DIRECTIONS: Put the lines of the data from the one containing "海道産黒豆と抹茶を合わせた和の" through the one containing "産）、アーモンドプードル、片栗" into a Markdown table with the columns Row and Line, numbering each line and skipping any blank ones.

-------- GIVEN RECORDS --------

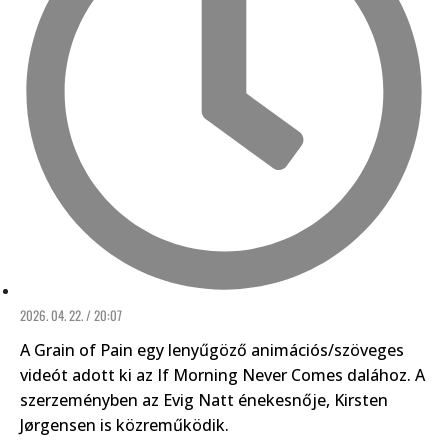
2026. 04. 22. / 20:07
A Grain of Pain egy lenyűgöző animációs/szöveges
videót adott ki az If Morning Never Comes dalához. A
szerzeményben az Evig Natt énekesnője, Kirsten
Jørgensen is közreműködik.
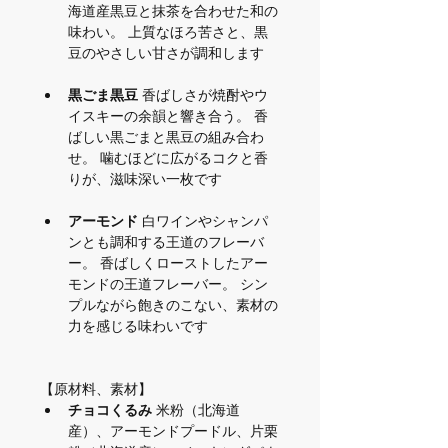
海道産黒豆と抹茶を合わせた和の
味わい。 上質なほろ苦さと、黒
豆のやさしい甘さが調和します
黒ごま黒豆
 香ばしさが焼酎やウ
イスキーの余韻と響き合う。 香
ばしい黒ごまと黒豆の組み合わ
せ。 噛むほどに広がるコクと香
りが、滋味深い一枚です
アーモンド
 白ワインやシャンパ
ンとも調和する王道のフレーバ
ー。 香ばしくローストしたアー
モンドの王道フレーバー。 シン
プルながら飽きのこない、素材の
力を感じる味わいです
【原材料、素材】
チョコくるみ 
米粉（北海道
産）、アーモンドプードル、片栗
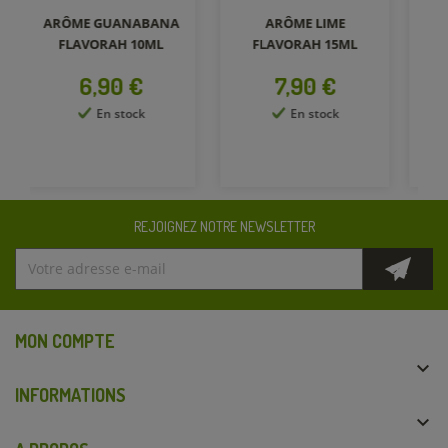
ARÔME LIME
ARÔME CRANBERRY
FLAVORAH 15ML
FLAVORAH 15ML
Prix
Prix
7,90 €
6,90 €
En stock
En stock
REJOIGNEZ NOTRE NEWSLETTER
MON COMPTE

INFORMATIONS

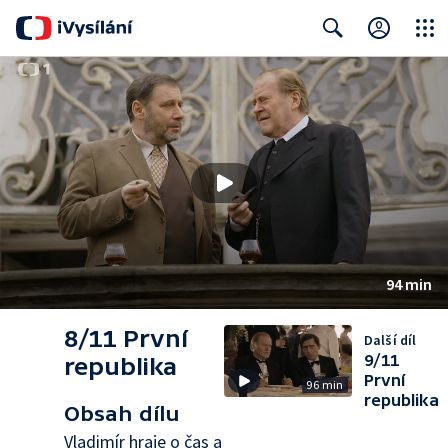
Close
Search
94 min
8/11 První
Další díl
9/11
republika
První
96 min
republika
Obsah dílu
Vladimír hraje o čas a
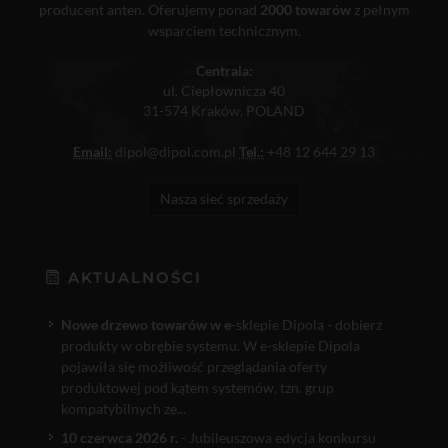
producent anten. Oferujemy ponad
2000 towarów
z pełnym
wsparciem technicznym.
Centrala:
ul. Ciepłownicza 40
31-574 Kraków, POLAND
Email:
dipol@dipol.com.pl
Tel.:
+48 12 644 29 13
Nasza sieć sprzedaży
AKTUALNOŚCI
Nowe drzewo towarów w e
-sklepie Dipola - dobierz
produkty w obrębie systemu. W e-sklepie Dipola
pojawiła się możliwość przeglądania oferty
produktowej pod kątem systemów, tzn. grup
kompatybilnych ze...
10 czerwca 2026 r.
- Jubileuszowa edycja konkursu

--------
-------- GIVEN RECORDS --------

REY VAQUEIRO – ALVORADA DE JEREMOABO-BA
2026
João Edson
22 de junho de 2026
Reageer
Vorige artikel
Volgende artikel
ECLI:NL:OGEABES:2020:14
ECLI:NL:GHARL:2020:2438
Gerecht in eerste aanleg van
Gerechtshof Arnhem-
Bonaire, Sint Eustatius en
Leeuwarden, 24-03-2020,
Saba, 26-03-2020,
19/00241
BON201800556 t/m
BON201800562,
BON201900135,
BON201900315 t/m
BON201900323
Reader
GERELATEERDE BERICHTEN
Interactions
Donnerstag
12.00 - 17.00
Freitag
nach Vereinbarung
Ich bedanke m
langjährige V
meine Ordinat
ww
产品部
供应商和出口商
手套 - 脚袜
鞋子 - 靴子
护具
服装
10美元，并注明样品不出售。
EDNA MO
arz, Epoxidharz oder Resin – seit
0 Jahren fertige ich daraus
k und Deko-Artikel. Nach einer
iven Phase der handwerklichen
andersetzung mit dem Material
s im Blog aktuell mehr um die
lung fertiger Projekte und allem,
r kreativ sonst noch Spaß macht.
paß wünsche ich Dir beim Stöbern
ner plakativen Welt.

--------
-------- GIVEN RECORDS --------

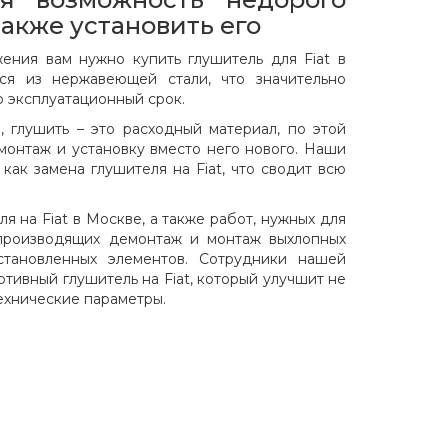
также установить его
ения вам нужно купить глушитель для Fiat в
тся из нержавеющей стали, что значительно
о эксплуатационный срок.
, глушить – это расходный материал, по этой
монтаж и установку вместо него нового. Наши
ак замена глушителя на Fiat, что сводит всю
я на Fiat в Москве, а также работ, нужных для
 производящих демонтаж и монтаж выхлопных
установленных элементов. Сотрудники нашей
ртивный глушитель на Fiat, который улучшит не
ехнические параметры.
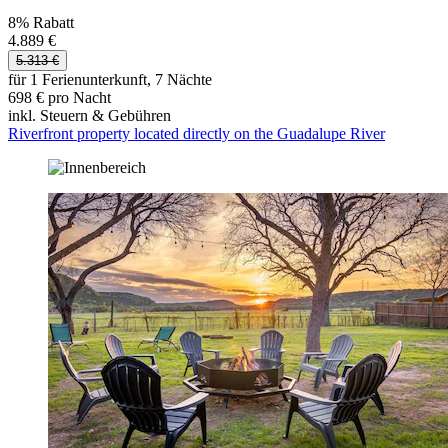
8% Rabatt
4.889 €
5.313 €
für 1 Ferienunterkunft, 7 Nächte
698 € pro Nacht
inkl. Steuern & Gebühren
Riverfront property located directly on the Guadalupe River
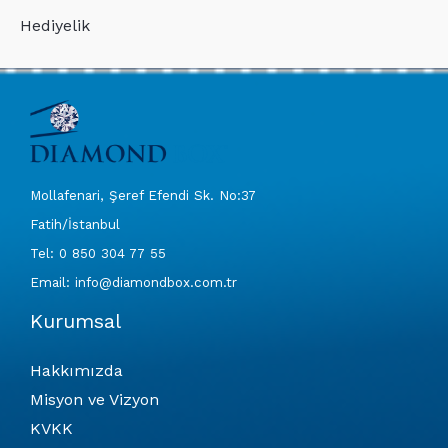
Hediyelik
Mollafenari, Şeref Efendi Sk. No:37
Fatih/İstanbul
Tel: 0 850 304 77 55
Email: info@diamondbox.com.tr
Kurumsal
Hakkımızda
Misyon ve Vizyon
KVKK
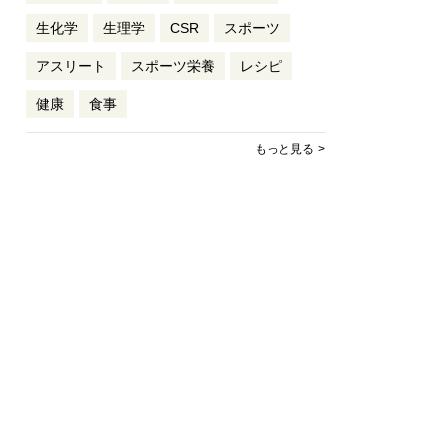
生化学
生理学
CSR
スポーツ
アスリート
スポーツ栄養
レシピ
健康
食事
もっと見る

--------

SOLUTION:
| Row | Line |
|---|---|
| 1 | 海道産黒豆と抹茶を合わせた和の |
| 2 | 味わい。 上質なほろ苦さと、黒 |
| 3 | 豆のやさしい甘さが調和します |
| 4 | 黒ごま黒豆 |
| 5 |  香ばしさが焼酎やウ |
| 6 | イスキーの余韻と響き合う。 香 |
| 7 | ばしい黒ごまと黒豆の組み合わ |
| 8 | せ。 噛むほどに広がるコクと香 |
| 9 | りが、滋味深い一枚です |
| 10 | アーモンド |
| 11 |  白ワインやシャンパ |
| 12 | ンとも調和する王道のフレーバ |
| 13 | ー。 香ばしくローストしたアー |
| 14 | モンドの王道フレーバー。 シン |
| 15 | プルながら飽きのこない、素材の |
| 16 | 力を感じる味わいです |
| 17 | 【原材料、素材】 |
| 18 | チョコくるみ  |
| 19 | 米粉（北海道 |
| 20 | 産）、アーモンドプードル、片栗 |